Regression Discontinuity and Shareholder Approval in M&As

Category: Finance Seminar
When: 19 April 2016
, 16:15
 - 17:30
Where: House of Finance, E01 Deutsche Bank

 This paper provides one of the first large sample studies documenting a positive causal effect of shareholder approval in corporate decision-making. Using a hand-collected sample of U.S. mergers and acquisitions (M&As) that involve stock payment over the period 1995-2015, we examine whether and how the requirement of shareholder approval affects deal outcome. The challenge faced by many corporate finance studies is the endogeneity of a firm’s governance structure. Our identification strategy relies on listing rules of the NYSE, AMEX, and NASDAQ that shareholder approval is required when an acquirer intends to issue more than 20% new shares to finance a deal. We examine acquirer price reaction to deals in which acquirers intend to issue either above or below the 20% threshold by a small margin. This regression discontinuity design provides a clean causal estimate of the effect of shareholder approval on M&As. We find a large and significant 5.6% jump in acquirer announcement returns at the 20% threshold. We further show that this positive value effect is larger for acquirers with  better corporate governance practices as measured by high institutional ownership, particularly high quasi-indexer ownership, and for acquirers buying targets with more severe information asymmetry as measured by listing status (public vs. private targets) and by analyst coverage (high- vs. low-coverage targets).
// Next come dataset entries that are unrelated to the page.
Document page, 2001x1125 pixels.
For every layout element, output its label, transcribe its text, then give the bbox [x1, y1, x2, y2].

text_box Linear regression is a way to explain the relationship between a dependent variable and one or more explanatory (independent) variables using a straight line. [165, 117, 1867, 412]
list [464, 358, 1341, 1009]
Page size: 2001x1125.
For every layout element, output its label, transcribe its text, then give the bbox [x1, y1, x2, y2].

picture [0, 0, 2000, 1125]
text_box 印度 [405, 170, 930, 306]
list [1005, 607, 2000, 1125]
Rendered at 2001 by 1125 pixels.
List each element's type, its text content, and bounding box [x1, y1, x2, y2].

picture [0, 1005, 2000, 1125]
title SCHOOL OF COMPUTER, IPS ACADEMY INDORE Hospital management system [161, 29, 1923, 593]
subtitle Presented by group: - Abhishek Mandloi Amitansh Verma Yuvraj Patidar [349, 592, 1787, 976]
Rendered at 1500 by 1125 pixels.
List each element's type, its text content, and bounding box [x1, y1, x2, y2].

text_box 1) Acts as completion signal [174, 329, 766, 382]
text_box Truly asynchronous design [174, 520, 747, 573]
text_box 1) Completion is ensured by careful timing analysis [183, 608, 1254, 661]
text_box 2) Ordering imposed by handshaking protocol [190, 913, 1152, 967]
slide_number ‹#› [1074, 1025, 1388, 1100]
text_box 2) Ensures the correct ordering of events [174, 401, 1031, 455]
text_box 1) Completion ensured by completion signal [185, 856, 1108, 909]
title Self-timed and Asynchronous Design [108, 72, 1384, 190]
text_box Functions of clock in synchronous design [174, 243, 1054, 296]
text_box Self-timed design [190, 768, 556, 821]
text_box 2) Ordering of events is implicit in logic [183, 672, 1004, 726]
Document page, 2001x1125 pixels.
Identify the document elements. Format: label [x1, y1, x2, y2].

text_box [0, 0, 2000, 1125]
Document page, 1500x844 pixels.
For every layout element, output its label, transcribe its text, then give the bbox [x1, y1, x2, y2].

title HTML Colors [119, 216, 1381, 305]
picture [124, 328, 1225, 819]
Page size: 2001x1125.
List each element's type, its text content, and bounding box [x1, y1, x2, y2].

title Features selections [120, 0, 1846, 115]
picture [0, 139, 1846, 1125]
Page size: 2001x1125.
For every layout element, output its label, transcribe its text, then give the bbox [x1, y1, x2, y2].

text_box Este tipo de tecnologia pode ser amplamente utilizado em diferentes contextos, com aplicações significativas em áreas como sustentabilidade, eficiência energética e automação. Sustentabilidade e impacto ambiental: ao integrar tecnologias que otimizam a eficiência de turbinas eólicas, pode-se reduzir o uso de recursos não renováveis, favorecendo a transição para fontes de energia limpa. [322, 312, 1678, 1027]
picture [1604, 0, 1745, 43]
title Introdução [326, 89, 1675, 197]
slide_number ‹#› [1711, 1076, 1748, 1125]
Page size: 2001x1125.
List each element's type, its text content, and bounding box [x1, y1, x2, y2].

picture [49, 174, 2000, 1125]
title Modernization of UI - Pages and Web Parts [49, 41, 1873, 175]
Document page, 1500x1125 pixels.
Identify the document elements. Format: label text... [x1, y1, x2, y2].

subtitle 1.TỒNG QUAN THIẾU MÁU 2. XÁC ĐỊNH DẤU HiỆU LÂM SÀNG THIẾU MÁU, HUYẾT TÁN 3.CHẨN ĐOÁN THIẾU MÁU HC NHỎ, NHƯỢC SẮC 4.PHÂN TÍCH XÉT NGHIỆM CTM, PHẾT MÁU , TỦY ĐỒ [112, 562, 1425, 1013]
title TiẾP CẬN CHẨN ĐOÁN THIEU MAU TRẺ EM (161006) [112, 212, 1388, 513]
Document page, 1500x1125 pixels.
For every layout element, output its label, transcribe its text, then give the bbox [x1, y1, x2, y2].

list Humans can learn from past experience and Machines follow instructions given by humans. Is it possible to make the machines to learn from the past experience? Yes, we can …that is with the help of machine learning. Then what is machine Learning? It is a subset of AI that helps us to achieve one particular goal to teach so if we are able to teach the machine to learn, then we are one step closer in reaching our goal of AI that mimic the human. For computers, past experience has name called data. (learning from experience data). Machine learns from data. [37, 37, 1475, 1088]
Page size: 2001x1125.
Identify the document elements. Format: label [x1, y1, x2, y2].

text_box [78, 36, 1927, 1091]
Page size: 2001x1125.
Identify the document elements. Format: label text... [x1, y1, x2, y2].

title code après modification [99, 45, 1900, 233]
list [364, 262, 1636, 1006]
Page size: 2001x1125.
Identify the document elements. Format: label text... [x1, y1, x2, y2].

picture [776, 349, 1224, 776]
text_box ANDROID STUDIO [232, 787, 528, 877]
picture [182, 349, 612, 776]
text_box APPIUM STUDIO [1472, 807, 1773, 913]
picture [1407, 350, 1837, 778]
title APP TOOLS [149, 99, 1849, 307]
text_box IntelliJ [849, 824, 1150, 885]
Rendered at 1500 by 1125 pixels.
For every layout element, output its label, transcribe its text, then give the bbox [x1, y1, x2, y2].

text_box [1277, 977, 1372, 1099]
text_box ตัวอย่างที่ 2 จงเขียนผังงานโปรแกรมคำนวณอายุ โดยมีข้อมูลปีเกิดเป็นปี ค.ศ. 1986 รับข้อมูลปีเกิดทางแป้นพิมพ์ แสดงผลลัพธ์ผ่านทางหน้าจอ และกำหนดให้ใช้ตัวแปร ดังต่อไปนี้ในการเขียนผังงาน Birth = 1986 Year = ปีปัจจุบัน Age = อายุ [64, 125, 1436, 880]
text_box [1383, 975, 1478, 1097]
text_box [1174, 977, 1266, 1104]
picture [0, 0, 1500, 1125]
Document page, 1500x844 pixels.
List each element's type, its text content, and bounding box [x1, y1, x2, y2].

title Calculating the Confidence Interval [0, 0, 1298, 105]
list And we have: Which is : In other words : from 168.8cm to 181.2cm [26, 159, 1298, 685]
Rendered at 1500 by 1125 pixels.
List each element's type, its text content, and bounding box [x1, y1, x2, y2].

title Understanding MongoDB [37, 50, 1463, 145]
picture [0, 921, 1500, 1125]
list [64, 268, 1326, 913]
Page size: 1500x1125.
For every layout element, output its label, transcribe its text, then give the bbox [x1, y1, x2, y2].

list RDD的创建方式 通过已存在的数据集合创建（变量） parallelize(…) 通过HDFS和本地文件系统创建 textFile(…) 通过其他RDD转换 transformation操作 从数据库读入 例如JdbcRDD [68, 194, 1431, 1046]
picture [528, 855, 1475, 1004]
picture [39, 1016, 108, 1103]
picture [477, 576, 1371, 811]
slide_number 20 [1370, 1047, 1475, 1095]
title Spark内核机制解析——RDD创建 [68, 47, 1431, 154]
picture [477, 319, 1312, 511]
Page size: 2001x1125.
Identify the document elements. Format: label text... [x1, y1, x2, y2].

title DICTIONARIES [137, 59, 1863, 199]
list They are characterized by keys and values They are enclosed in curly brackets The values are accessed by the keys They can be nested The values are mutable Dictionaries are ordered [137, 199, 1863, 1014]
We then provide suggestive evidence on the underlying mechanisms behind this positive value effect: Shareholder approval is associated with acquirers making deals with larger synergies and with acquirers getting a bigger share of those synergies. Finally, we show that shareholder approval leads to better post-merger operating performance in wellgoverned acquirers. We conclude that the requirement of shareholder approval is effective in addressing agency problems.